Consiglio dei Ministri

La prima novità è l'annuncio di un Consiglio dei ministri, probabilmente il 18 agosto, ma forse anche prima.
E' lecito attendersi dunque che attraverso questa convocazione del CdM si arriverà a emanare l'ennesimo Decreto Legge di stampo governativo, questa volta per fronteggiare la crisi. Il Decreto Legge sarebbe pensato, nell'ordinamento politico italiano, per casi d'urgenza in cui non si possa passare attraverso il normale iter parlamentare. Probabilmente, la crisi lo è. Ma siamo sicuri che non si potesse procedere, nei lunghi anni di Governo di Berlusconi, attraverso una legiferazione tradizionale? I Governi Berlusconi hanno da sempre fatto un uso abnorme del Decreto Legge.

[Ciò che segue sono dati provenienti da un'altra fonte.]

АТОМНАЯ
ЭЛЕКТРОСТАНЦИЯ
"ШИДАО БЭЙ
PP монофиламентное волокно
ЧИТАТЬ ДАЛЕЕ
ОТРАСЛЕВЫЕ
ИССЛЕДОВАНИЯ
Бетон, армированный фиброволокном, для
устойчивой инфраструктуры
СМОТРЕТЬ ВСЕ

Modifiche alla costituzione

Berlusconi ha chiarito che tutte le voci e le speculazioni su possibili cambi alla Costituzione rispondono al vero.

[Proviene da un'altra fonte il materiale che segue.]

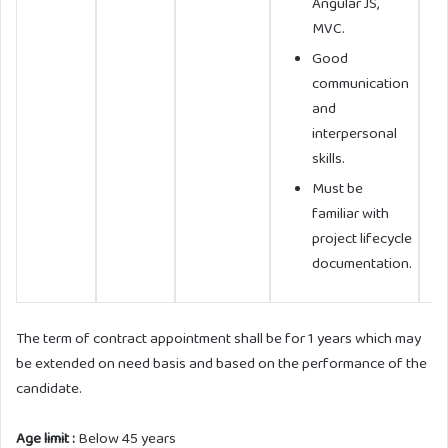
Angular JS,
MVC.
Good
communication
and
interpersonal
skills.
Must be
familiar with
project lifecycle
documentation.
The term of contract appointment shall be for 1 years which may
be extended on need basis and based on the performance of the
candidate.
Age limit :
Below 45 years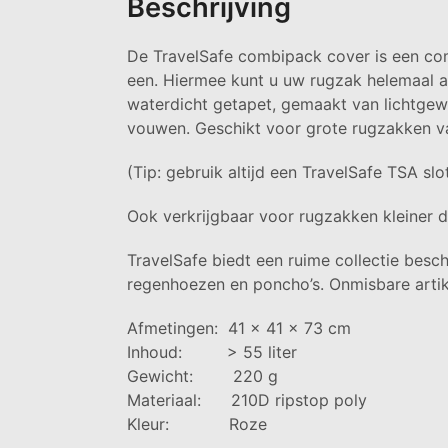
Beschrijving
De TravelSafe combipack cover is een com
een. Hiermee kunt u uw rugzak helemaal a
waterdicht getapet, gemaakt van lichtgewi
vouwen. Geschikt voor grote rugzakken van
(Tip: gebruik altijd een TravelSafe TSA slo
Ook verkrijgbaar voor rugzakken kleiner da
TravelSafe biedt een ruime collectie bes
regenhoezen en poncho’s. Onmisbare artik
Afmetingen: 41 x 41 x 73 cm
Inhoud: > 55 liter
Gewicht: 220 g
Materiaal: 210D ripstop poly
Kleur: Roze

I temi dell'agenda restano validi, anzi sulla modifica costituzionale dell'art. 41 e 81 ci stiamo già muovendo.

I quattro pilastri

Berlusconi e Tremonti ribadiscono come un mantra il pilastro del pareggio di bilancio, da inserire anche nella Costituzione. Tremonti ha confermato che la manovra economica va ristrutturata. Ancora nessuna conferma sulle indiscrezioni di ieri.

Il lavoro

Sul mercato del lavoro parla Bonanni (CISL) e chiede che l'operazione di ristrutturazione sia lasciata all'autonomia delle parti sociali.
Dello stesso avviso Emma Marcegaglia:

Sul tema del lavoro qualsiasi cosa si decide di fare deve restare nella disponibilità delle parti sociali che hanno dimostrato di aver fatto passi importanti e sono pronti a farne altri.

L'affondo della Camusso

La leader della CGIL non usa mezzi termini:

No ad interventi che guardino alle pensioni, ai redditi da lavoro dipendente, alla sanità e all'assistenza. Bisogna chiedere di più a chi non ha dato intervenendo con una tassazione significativa sui grandi patrimoni, sull'evasione fiscale e sui costi della politica.